CRvB, 16-01-2001, nr. 99/4815NABW
ECLI:NL:CRVB:2001:AJ9739
- Instantie
Centrale Raad van Beroep
- Datum
16-01-2001
- Zaaknummer
99/4815NABW
- LJN
AJ9739
- Roepnaam
essentiële stukken
- Vakgebied(en)
Sociale zekerheid algemeen (V)
- Brondocumenten en formele relaties
ECLI:NL:CRVB:2001:AJ9739, Uitspraak, Centrale Raad van Beroep, 16‑01‑2001; (Hoger beroep)
- Vindplaatsen
AB 2001, 104 met annotatie van H.E. Bröring
Uitspraak 16‑01‑2001
Inhoudsindicatie
Het bestuursorgaan heeft volstaan met het inzenden van alleen die stukken die naar het inzicht van het bestuursorgaan essentieel zijn voor het beoordelen van het bestreden besluit. Dit strookt niet met de tekst en de strekking van het bepaalde in artikel 8:42, eerste lid in verbinding met artikel 8:29.
99/4815 NABW
U I T S P R A A K
in het geding tussen:
het College van burgemeester en wethouders van de
gemeente Groningen, appellant,
en
[gedaagde], wonende te [woonplaats], gedaagde.
I. ONTSTAAN EN LOOP VAN HET GEDING
Appellant heeft op in het beroepschrift (met bijlagen) aangegeven gronden hoger beroep ingesteld tegen een door de Arrondissementsrechtbank te Groningen op 13 augustus 1999 tussen partijen gewezen uitspraak waarnaar hierbij wordt verwezen.

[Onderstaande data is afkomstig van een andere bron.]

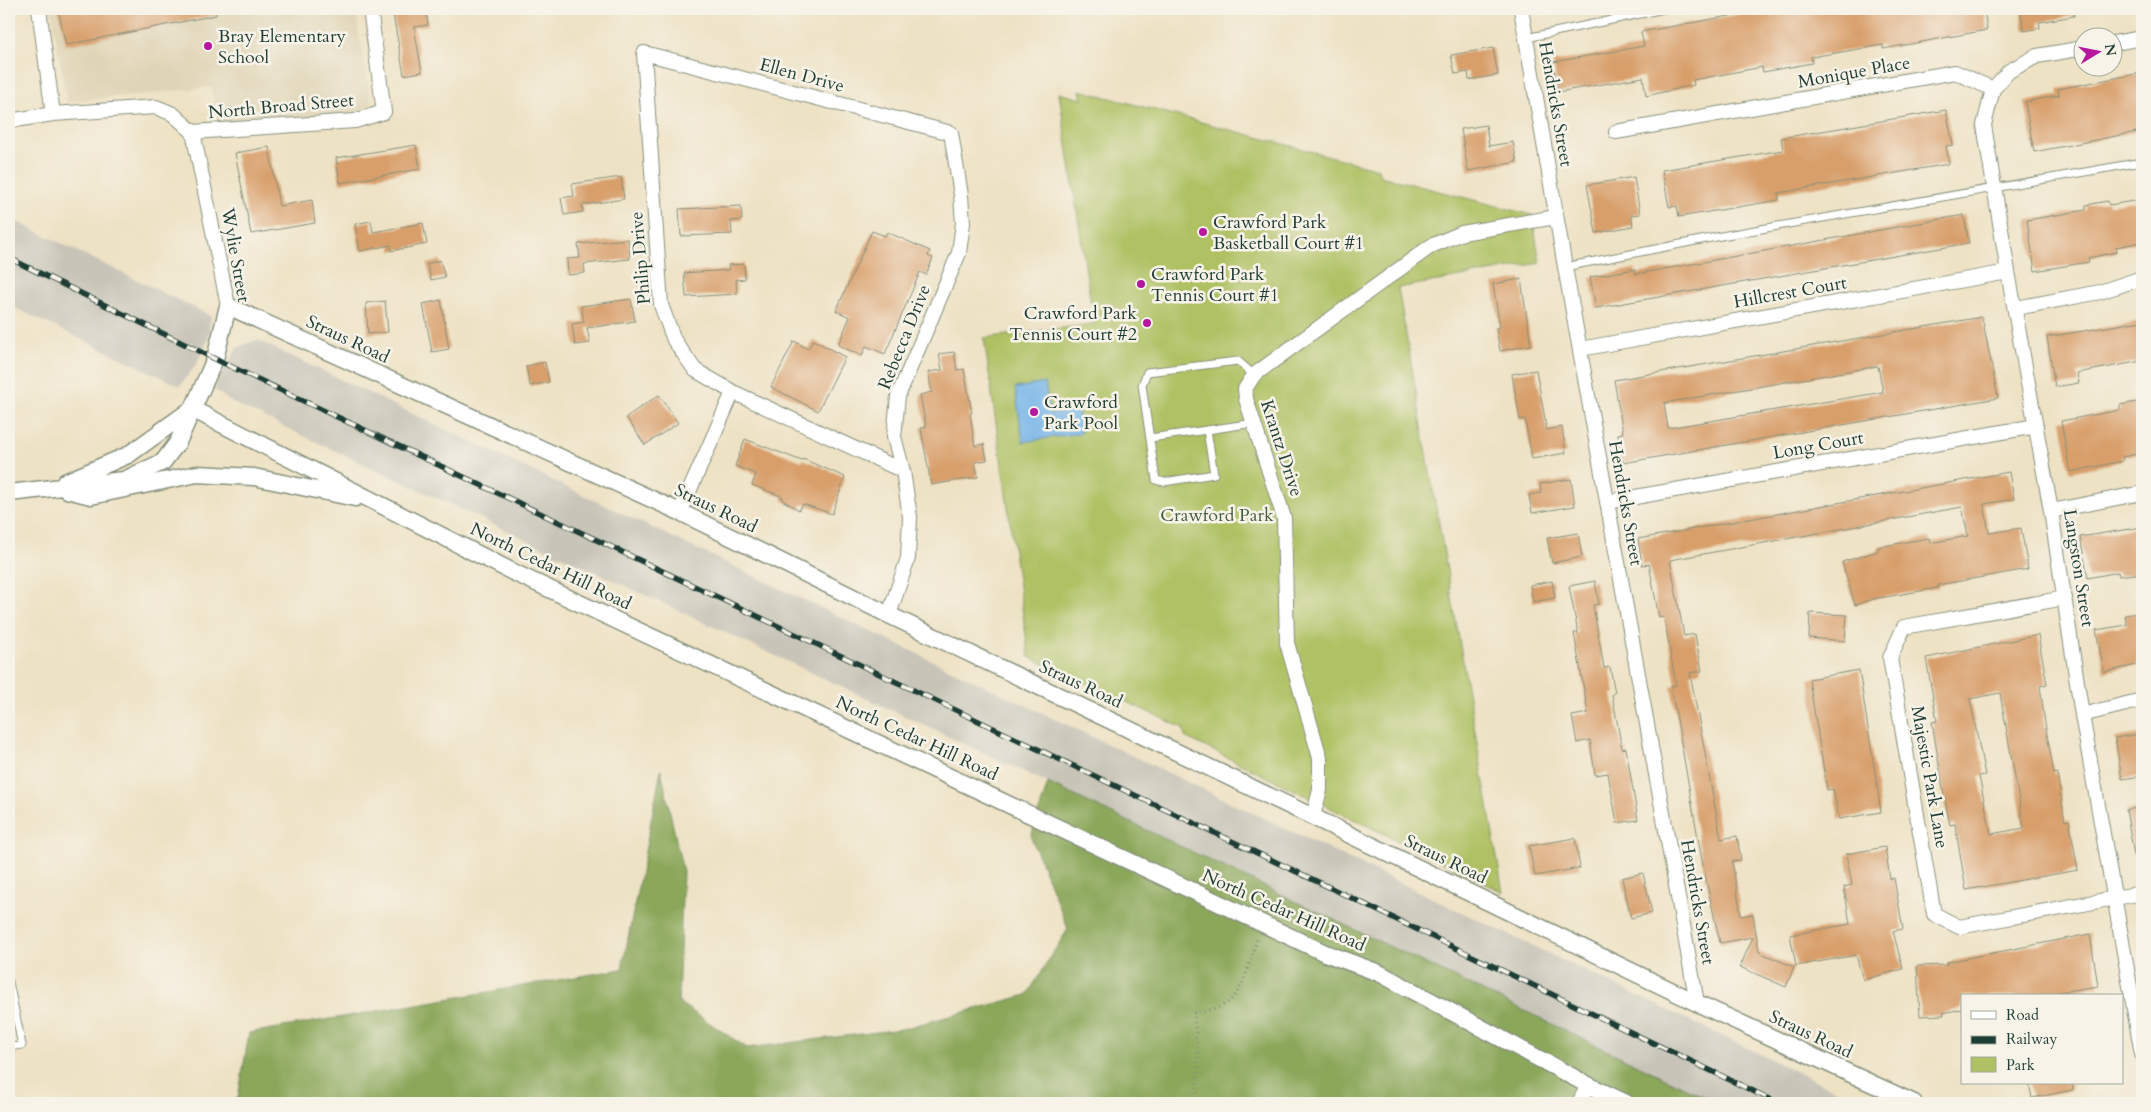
<svg xmlns="http://www.w3.org/2000/svg" width="2151" height="1112" viewBox="0 0 2151 1112" font-family="Cardo,serif">
<style>
.built{fill:#dfd4b5}
.industrial{fill:#c8c4b8}
.green{fill:#afc164;stroke:#677f4c}
.forest{fill:#8ba75a;stroke:#557247}
.water{fill:#74b4e8;stroke:#4a788e}
.building{fill:#d89f6a;fill-rule:evenodd}
.lines{fill:none;stroke-linecap:round;stroke-linejoin:round}
.service-casing{stroke:#86907c;stroke-width:9}
.minor-casing{stroke:#86907c;stroke-width:16}
.tertiary-casing{stroke:#86907c;stroke-width:19}
.path{stroke:#86907c;stroke-width:3;stroke-dasharray:1 4;stroke-linecap:butt}
.service{stroke:#fff;stroke-width:7}
.minor{stroke:#fff;stroke-width:14}
.tertiary{stroke:#fff;stroke-width:16}
.rail-casing{stroke:#1f3d34;stroke-width:5.5}
.rail{stroke:#f7f3e8;stroke-width:4;stroke-dasharray:11;stroke-linecap:butt}
.poi-dot{fill:#b5179e;stroke:#f7f3e8;stroke-width:2}
.labels{text-anchor:middle;stroke-width:5;stroke-linejoin:round;paint-order:stroke}
.poi-label{font-size:18px;fill:#1f3d34;stroke:#f7f3e8;text-anchor:start}
.street-label{font-size:18px;fill:#1f3d34;stroke:#f7f3e8}
.park-label{font-size:18px;fill:#435e40;stroke:#f7f3e8}
</style>
<rect width="100%" height="100%" fill="#f7f3e8"/>
<filter id="ink" filterUnits="userSpaceOnUse"><feTurbulence type="fractalNoise" baseFrequency=".02" numOctaves="2"/><feDisplacementMap in="SourceGraphic" scale="10" xChannelSelector="R" yChannelSelector="G"/><feConvolveMatrix kernelMatrix="1 2 1 2 8 2 1 2 1" color-interpolation-filters="sRGB"/></filter>
<filter id="wash" filterUnits="userSpaceOnUse"><feTurbulence type="fractalNoise" baseFrequency=".0096" numOctaves="4" result="noise"/><feDisplacementMap in="SourceGraphic" scale="20" xChannelSelector="R" yChannelSelector="G"/><feGaussianBlur stdDeviation="1.12" result="paint"/><feColorMatrix in="noise" values="0 0 0 0 0 0 0 0 0 0 0 0 0 0 0 0 0 1.4 0 .05"/><feComposite in="paint" operator="in"/></filter>
<g filter="url(#wash)">
<rect width="100%" height="100%" fill="#eee2c4"/>
<path class="built" d="M51 9H355L373 111 219 129 211 87 67 102Z"/>
<path class="industrial" d="M9 218 211 316 208 340 197 363 180 386 9 305Z
M257 340 1863 1103H1717L1048 783 231 402 215 390 217 381 238 347Z"/>
<path class="green" d="M1080 90 1378 169 1380 176 1532 215 1540 263 1398 288 1503 892 1185 737 1183 728 1029 657 984 338 1094 324 1059 93 1082 99Z"/>
<path class="forest" d="M661 770 683 872 678 1002 747 1048 902 1029 1027 995 1068 929 1031 837 1048 783 1717 1103H231L238 1098 249 1033 622 969Z"/>
<path class="water" d="M1045 383 1050 414 1078 410 1081 433 1023 442 1015 388Z"/>
<g id="blocks">
<path class="building" d="M58 9H215L216 15 66 45Z
M392 9H426L428 25 414 27 422 72 404 75Z
M1757 9H1984L1987 30 1883 49V45L1811 57 1812 63 1763 72 1762 67 1693 80 1694 85 1646 96 1643 77 1558 92 1553 62 1644 46 1641 32 1757 11Z
M2020 9H2074V16L2039 22 2040 28 2024 31Z
M1493 48 1498 75 1469 80 1468 72 1455 74 1451 55Z
M2141 73 2142 131 2034 152 2025 102 2059 95 2058 89Z
M1946 110 1953 145 1946 146 1949 164 1778 193 1779 200 1679 217 1677 206 1669 207 1662 170 1783 150 1781 138Z
M1486 125 1489 146 1513 142 1517 162 1468 171 1461 129Z
M416 145 420 169 340 183 336 158Z
M269 147 279 206 312 200 315 223 251 234 235 153Z
M621 177 624 199 582 205 583 212 564 215 561 198 574 196 572 184Z
M1634 177 1640 214 1631 215 1633 226 1596 233 1587 185Z
M2140 200 2142 242 2116 247 2117 252 2088 258 2089 262 2035 271 2027 220 2086 210V205L2108 201 2109 205Z
M741 206 742 220 731 221 732 234 681 236 679 209Z
M1964 215 1969 243 1596 308 1590 277 1635 269 1636 274Z
M371 221 373 232 423 223 427 244 391 251V245L360 251 355 224Z
M872 231 885 236 887 232 930 251 928 256 933 258 926 275 920 272 885 354 866 346 862 356 838 345 850 317 836 311Z
M628 239 630 259 584 264 585 273 568 275 567 259 580 258 578 244Z
M440 260 445 277 431 280 427 264Z
M744 264 745 279 736 280 737 294 686 297 684 273 729 270 728 265Z
M1521 279 1531 345 1500 351 1496 328 1500 327 1493 284Z
M631 299 635 321 587 328 590 343 575 345 572 324 584 322 581 306Z
M441 300 449 349 432 352 423 304Z
M385 301 388 332 368 334 366 303Z
M1982 317 1998 398 1623 463 1618 434 1623 433 1614 380ZM1878 366 1883 392 1668 428 1664 403Z
M2142 321V361L2077 373 2079 383 2055 387 2047 337Z
M813 340 845 357 818 411 771 387 794 341 808 349Z
M954 352 957 370 964 369 972 413 970 414 975 446 984 444 987 460 975 462 978 477 931 485 921 428 926 427 920 395 932 392 928 372 942 370 939 354Z
M545 362 549 382 530 386 526 366Z
M1536 370 1547 430 1562 427 1566 453 1532 459 1525 419 1520 420 1512 374Z
M659 395 678 423 645 445 626 417Z
M2142 401V453L2122 457 2123 461 2070 472 2061 421 2120 410V405Z
M745 439 802 461 803 459 845 477 832 514 803 504 799 510 782 500 783 497 752 485 756 474 735 466Z
M2009 472 2014 499 1984 504 1989 533 2021 528 2028 569 1938 585V588L1873 599 1855 605 1842 562 1878 551V547L1929 538 1930 543 1968 536 1962 507 1670 560 1684 636 1695 634 1702 671 1690 673 1721 839 1737 836 1741 860 1732 861 1741 916 1753 914 1759 952 1794 967 1786 987 1740 967 1753 937 1720 943 1703 866 1671 686 1676 685 1664 617 1659 618 1649 564 1642 565 1638 539Z
M1571 479 1575 506 1532 513 1529 495 1541 493 1540 484Z
M2142 527V573L2119 576 2118 572 2088 578 2080 537Z
M1578 533 1582 557 1552 563 1547 538Z
M1552 581 1555 598 1533 602 1530 585Z
M1595 581 1599 604 1593 605 1604 668 1610 667 1615 693 1612 694 1622 749 1626 748 1638 820 1617 823 1608 773 1595 775 1590 740 1577 743 1572 716 1588 713 1574 633H1578L1569 586Z
M2142 612V664L2104 672 2096 630 2127 625 2125 615Z
M1810 613 1847 615 1845 641 1809 638Z
M2038 635 2047 684 2040 686 2045 723 2054 774 2057 773 2065 821 2069 820 2078 870 1966 890 1955 824 1950 825 1945 801 1932 722 1937 721 1926 658ZM2000 693 2024 828 1991 834 1979 776 1985 775 1970 699Z
M1859 670 1881 812 1839 819 1833 789 1827 790 1809 679Z
M2139 734 2142 750V776L2122 779 2115 738Z
M2142 807V860H2135L2126 810Z
M1575 838 1580 868 1535 876 1529 846Z
M1885 847 1890 879 1894 878 1903 929 1893 931 1903 969 1863 980 1856 955 1796 966 1790 935 1850 924 1844 887 1852 885 1846 854Z
M1643 873 1652 913 1631 918 1622 878Z
M2090 934 2098 986 2036 996H1962V1009L1943 1013 1944 1015 1920 1016 1917 966 1947 965V962Z
M2029 1083H2072L2073 1090 2032 1098Z"/>
</g>
</g>
<g filter="url(#ink)">
<use href="#blocks" fill-opacity="0" stroke="#86907c" stroke-width="1"/>
<g class="lines">
<defs>
<path id="service" d="M1526 38 1664 9
M1565 267 1721 236 2142 162
M1254 423 1207 430 1214 474 1164 482 1156 480 1142 385 1147 372 1238 361 1254 375
M1150 438 1207 430
M9 982 22 1045 9 1047"/>
<path id="minor" d="M39 9 53 114
M1521 9 1565 267 1697 1003
M2114 43 2142 38
M2084 48 2037 56 2009 71 1993 89 1984 125 2008 272 2051 511 2082 715 2142 1054
M9 121 53 114 156 107 173 114 193 132 355 121 384 112 370 9
M193 132 228 306
M1616 132 1955 72 1993 89
M2016 308 2100 292 2142 278
M1580 349 2008 272
M1607 502 2036 426
M2051 511 2142 493
M680 512 733 392
M2065 598 1904 627 1890 658 1934 914 1959 927 2142 893
M889 615 908 558 910 517 903 471 894 437 898 396 959 253 963 223 961 195 951 133 644 53 661 305 674 340 695 370 733 392 903 471
M2082 715 2142 700
M1313 817 1320 790V758L1287 643 1284 518 1246 399 1245 389 1254 375 1431 246 1462 233 1556 217
M1579 1103 1588 1085"/>
<path id="tertiary" d="M192 409 513 572 1325 953 1379 973 1588 1085 1626 1103
M65 482 128 455 192 409
M67 490 91 496 197 474 254 477 355 498
M9 493 124 480 163 462 178 442 215 359 228 306 680 512 889 615 1313 817 1697 1003 1914 1103"/>
</defs>
<use href="#service" class="service-casing"/>
<use href="#minor" class="minor-casing"/>
<use href="#tertiary" class="tertiary-casing"/>
<path class="path" d="M1197 1103 1198 1058 1194 1013C1204 1011 1220 1009 1228 1002 1246 988 1250 957 1258 937"/>
<use href="#service" class="service"/>
<use href="#minor" class="minor"/>
<use href="#tertiary" class="tertiary"/>
<defs>
<path id="rail" d="M9 258 215 359 1335 890 1778 1103"/>
</defs>
<use href="#rail" class="rail-casing"/>
<use href="#rail" class="rail"/>
</g>
</g>
<g class="poi-dot">
<circle cx="208" cy="46" r="5"/>
<circle cx="1203" cy="232" r="5"/>
<circle cx="1141" cy="284" r="5"/>
<circle cx="1147" cy="323" r="5"/>
<circle cx="1034" cy="412" r="5"/>
</g>
<g class="labels">
<g class="poi-label">
<text x="218" y="42">Bray Elementary<tspan x="218" dy="21">School</tspan></text>
<text x="1213" y="228">Crawford Park<tspan x="1213" dy="21">Basketball Court #1</tspan></text>
<text x="1151" y="280">Crawford Park<tspan x="1151" dy="21">Tennis Court #1</tspan></text>
<text x="1137" y="319" text-anchor="end">Crawford Park<tspan x="1137" dy="21">Tennis Court #2</tspan></text>
<text x="1044" y="408">Crawford<tspan x="1044" dy="21">Park Pool</tspan></text>
</g>
<g class="street-label">
<text transform="translate(1854 72) rotate(-10)" y="6">Monique Place</text>
<text transform="translate(802 75) rotate(15)" y="6">Ellen Drive</text>
<text transform="translate(1556 104) rotate(80)" y="6">Hendricks Street</text>
<text transform="translate(281 106) rotate(-5)" y="6">North Broad Street</text>
<text transform="translate(236 255) rotate(80)" y="6">Wylie Street</text>
<text transform="translate(640 258) rotate(-95)" y="6">Philip Drive</text>
<text transform="translate(1790 292) rotate(-10)" y="6">Hillcrest Court</text>
<text transform="translate(904 337) rotate(-68)" y="6">Rebecca Drive</text>
<text transform="translate(348 339) rotate(25)" y="6">Straus Road</text>
<text transform="translate(1818 445) rotate(-10)" y="6">Long Court</text>
<text transform="translate(1282 448) rotate(72)" y="6">Krantz Drive</text>
<text transform="translate(1626 503) rotate(80)" y="6">Hendricks Street</text>
<text transform="translate(716 508) rotate(26)" y="6">Straus Road</text>
<text transform="translate(551 566) rotate(26)" y="6">North Cedar Hill Road</text>
<text transform="translate(2079 568) rotate(81)" y="6">Langston Street</text>
<text transform="translate(1081 684) rotate(25)" y="6">Straus Road</text>
<text transform="translate(917 738) rotate(25)" y="6">North Cedar Hill Road</text>
<text transform="translate(1930 777) rotate(80)" y="6">Majestic Park Lane</text>
<text transform="translate(1446 859) rotate(26)" y="6">Straus Road</text>
<text transform="translate(1698 902) rotate(80)" y="6">Hendricks Street</text>
<text transform="translate(1284 910) rotate(24)" y="6">North Cedar Hill Road</text>
<text transform="translate(1811 1034) rotate(25)" y="6">Straus Road</text>
</g>
<g class="park-label">
<text x="1217" y="521">Crawford Park</text>
</g>
</g>
<rect width="2151" height="1112" fill="none" stroke="#f7f3e8" stroke-width="30"/>
<rect x="1961" y="994" width="162" height="90" fill="#f7f3e8" stroke="#a1aaa0"/>
<rect x="1971" y="1011" width="25" height="8" fill="#ffffff" stroke="#a1aaa0"/>
<text x="2006" y="1020" font-size="15" fill="#1f3d34">Road</text>
<rect x="1971" y="1036" width="25" height="8" fill="#1f3d34" stroke="#a1aaa0"/>
<text x="2006" y="1044" font-size="15" fill="#1f3d34">Railway</text>
<rect x="1971" y="1057" width="25" height="15" fill="#afc164" stroke="#a1aaa0"/>
<text x="2006" y="1070" font-size="15" fill="#1f3d34">Park</text>
<g transform="translate(2098 52) rotate(80)"><circle r="24" fill="#f7f3e8" stroke="#a1aaa0"/>
<path d="M0-4L9 19L0 12L-9 19Z" fill="#b5179e"/>
<text y="-8" font-size="14" font-weight="bold" text-anchor="middle" fill="#1f3d34">N</text>
</g>
</svg>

Tevens heeft hij de Raad verzocht om toepassing van artikel 8:81 van de Algemene wet bestuursrecht (Awb).
De president van de Raad heeft bij uitspraak van 15 november 1999 voormeld verzoek van appellant afgewezen.
Namens gedaagde heeft mr R. van Asperen, advocaat te Groningen, een verweerschrift ingediend.
Het geding is behandeld ter zitting van 5 december 2000. Daar heeft appellant zich doen vertegenwoordigen door
mr K.D. van Loo, werkzaam bij de gemeente Groningen, en is - zoals schriftelijk was aangekondigd - gedaagde noch in persoon noch bij gemachtigde verschenen.
II. MOTIVERING
Aan de aangevallen uitspraak - waarin appellant is aangeduid als verweerders en gedaagde als eiseres - ontleent de Raad de volgende feiten en omstandigheden:
"Verweerders hebben bij besluit van 30 maart 1998 aan eiseres meegedeeld dat zij over de perioden van 1 april 1993 tot 1 september 1993 en van 1 september 1994 tot 1 september 1996 niet volledig en/of correct heeft voldaan aan de in artikel 30 ABW
neergelegde inlichtingenverplichting, nu zij niet heeft aangegeven in die perioden een uitkering uit lijfrente te hebben ontvangen. Voorts hebben verweerders het uitkeringsrecht van eiseres over genoemde perioden herzien en van haar een bedrag van f 51.216,94 teruggevorderd.
Eiseres heeft tegen dit besluit op 16 juli 1998 een bezwaarschrift ingediend, waarbij zij heeft aangevoerd dat verweerders ten onrechte ervan zijn uitgegaan dat zij de inlichtingenplicht heeft geschonden nu de door haar ontvangen uitkering niet relevant is voor de vaststelling van het recht op bijstand.
Verweerders hebben bij hun thans bestreden besluit deze bezwaren ongegrond verklaard. Naar het oordeel van verweerders is er sprake van voor de bepaling van het recht op bijstand relevante inkomsten en heeft eiseres daarvan ten onrechte geen opgave gedaan aan de Dienst SOZAWE.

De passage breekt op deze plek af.